I ran through your repro case above, and if the ID field is used as the unique identifier (instead of system-generated OBJECTID), the number of features in the layer after upserting will be correct (31058).

As a best practice, we don't recommend using the OBJECTID field as a unique identifier for updating data. While it can work in some scenarios, there are some cases where the values will not be as expected. For example, if the layer is truncated the OBJECTIDs for the newly added features will not start at 1. They will pick up on the next value after the truncated feature OBJECTIDs.
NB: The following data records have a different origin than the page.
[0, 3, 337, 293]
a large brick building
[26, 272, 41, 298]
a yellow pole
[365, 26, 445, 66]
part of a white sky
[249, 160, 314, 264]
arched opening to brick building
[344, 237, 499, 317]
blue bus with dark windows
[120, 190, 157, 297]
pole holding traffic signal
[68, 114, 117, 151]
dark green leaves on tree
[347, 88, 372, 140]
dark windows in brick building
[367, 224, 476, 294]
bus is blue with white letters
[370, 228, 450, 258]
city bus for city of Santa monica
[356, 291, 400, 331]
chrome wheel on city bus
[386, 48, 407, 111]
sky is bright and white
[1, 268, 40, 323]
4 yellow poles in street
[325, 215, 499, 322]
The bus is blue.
View solution in original post

MiguelParedes · ‎11-08-2023

Greetings @timcneil
I was not aware of the recommendation. Is this documented anywhere? If not, this could be included as an enhancement to the documentation, don't you think?

Miguel

View solution in original post

timcneil · ‎11-07-2023

Hi StijnSchoutenTheGISLord,

I'm sorry to hear you're experiencing an issue.
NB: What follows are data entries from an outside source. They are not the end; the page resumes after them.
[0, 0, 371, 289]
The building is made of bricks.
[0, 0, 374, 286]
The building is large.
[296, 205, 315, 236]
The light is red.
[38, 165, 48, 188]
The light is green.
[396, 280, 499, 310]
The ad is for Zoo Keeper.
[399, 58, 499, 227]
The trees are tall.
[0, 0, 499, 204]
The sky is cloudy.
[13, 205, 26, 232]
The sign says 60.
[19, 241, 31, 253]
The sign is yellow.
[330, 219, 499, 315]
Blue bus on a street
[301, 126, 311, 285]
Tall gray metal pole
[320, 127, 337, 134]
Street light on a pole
Is this behaviour also observed when you match on a different field with a unique index that is not the OBJECTID?

timcneil · ‎11-07-2023

I ran through your repro case above, and if the ID field is used as the unique identifier (instead of system-generated OBJECTID), the number of features in the layer after upserting will be correct (31058).

As a best practice, we don't recommend using the OBJECTID field as a unique identifier for updating data. While it can work in some scenarios, there are some cases where the values will not be as expected. For example, if the layer is truncated the OBJECTIDs for the newly added features will not start at 1. They will pick up on the next value after the truncated feature OBJECTIDs.

MiguelParedes · ‎11-08-2023

Greetings @timcneil
I was not aware of the recommendation. Is this documented anywhere? If not, this could be included as an enhancement to the documentation, don't you think?

Miguel

timcneil · ‎11-08-2023

Hi @MiguelParedes,

We do plan to include this recommendation in the documentation. I have submitted an enhancement request.

Thanks,

Taylor

StijnSchoutenTheGISLord · ‎11-08-2023

Hi @timcneil & @MiguelParedes

Thank you very much for responding! I've changed the OBJECTID to some other identification and it worked:

Happy with result and response, thanks!!

I was not aware of the standard/recommendation so nice to see the plan to get it included in the documentation.